When Jeremy Bentham’s philosophy of utilitarianism hit the states, doctors found themselves with a populace of middle and upper-class Whites who wholeheartedly supported the use of Black people and poor Whites to “benefit the greatest number”. The absolute legal bans on dissection dissolved in many states, with new acts being passed (the “Ghastly” Act and “Bone” Bill to name two) that gave the medical establishment greater access to the bodies of the friendless, the poor, the Black community, or the homeless. This lay the groundwork for the 1968 federal Uniform Anatomical Gift Act (UAGA). This act was created to modernize the use of cadavers for medical school laboratories, scientific research, and specialized surgical training. Washington ends the chapter by noting that each state has its own statute or implementation of this act and that the distribution of cadavers still skews towards harvesting from poor communities, homeless people, and ethnic minorities. People who cannot afford to bury their family members often find their family members being donated to this research. Today, an overrepresentation of these groups makes up the organ donors and research subjects, even in locations where those members are well in that population’s minority. The bias of the past still affects the legal and medical practice today, and laws that “presume consent” allow coroners to harvest tissues and body parts in some states without the formal consent of anyone. The opt-in (and opt process) is so unknown or blatantly non-disclosed that families don’t know about it until it is too late.

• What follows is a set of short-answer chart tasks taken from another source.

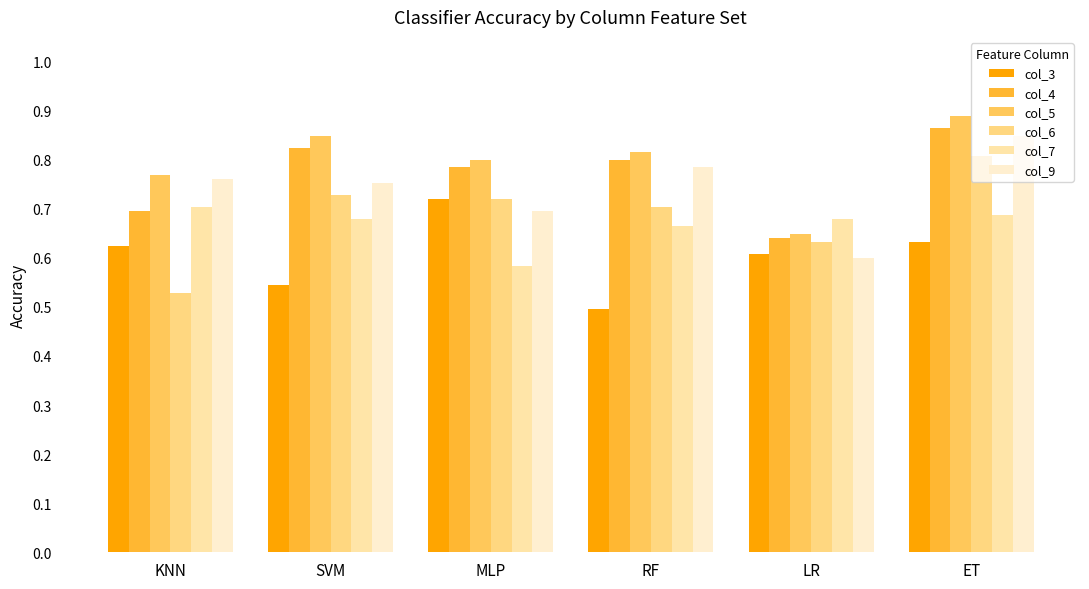

Which series has the largest total across all categories?

col_5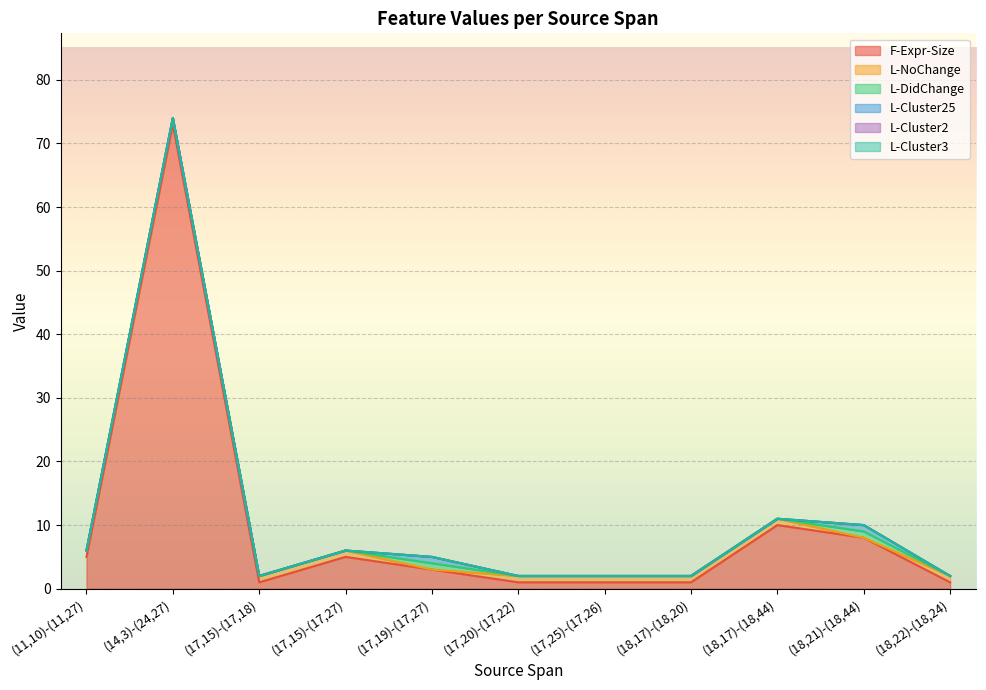

What is the sum of all F-Expr-Size values?

109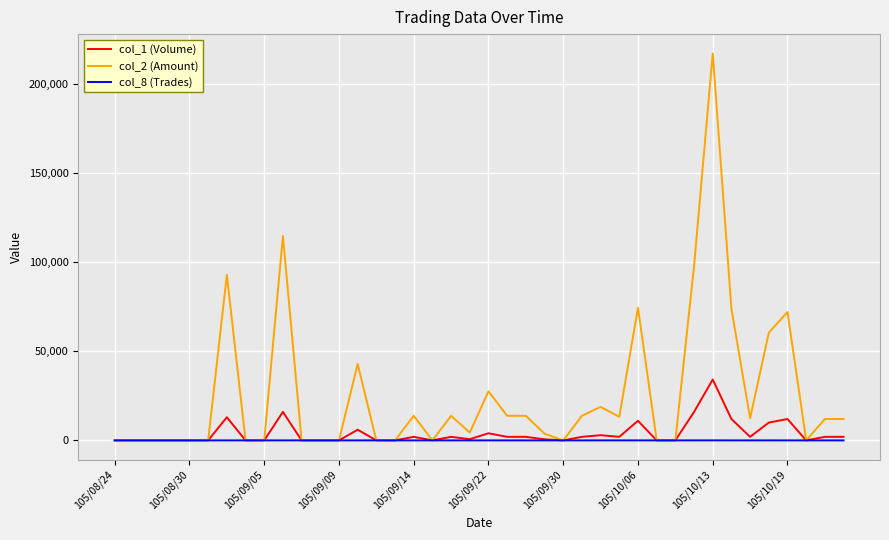

Which series has the largest range (max minus min)?

col_2 (Amount)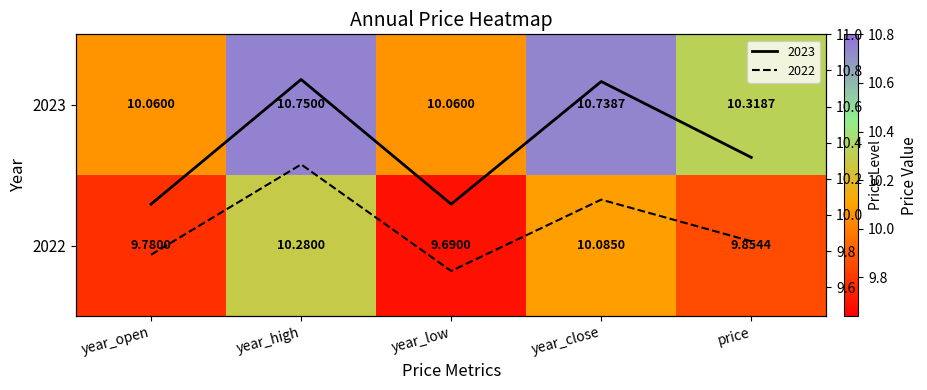

Count the number of categories in the chart.

5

This chapter does manage to end on a hopeful note, in that Washington finds that today medical schools are starting to treat the bodies with more respect, hold ceremonies for the dead, and publically reflect as a community on the precious gift and privilege it is to handle another human’s remains. Washington’s research here is yet another reminder about how easy it is to justify in death the kind of degradation we tolerate in life. It’s also a check to closely look at ongoing disparities in research subjects and not write it off as a coincidence. There is nothing coincidental about the same kinds of people with less power, legal protections, or resources continually being financial fodder for our most powerful institutions.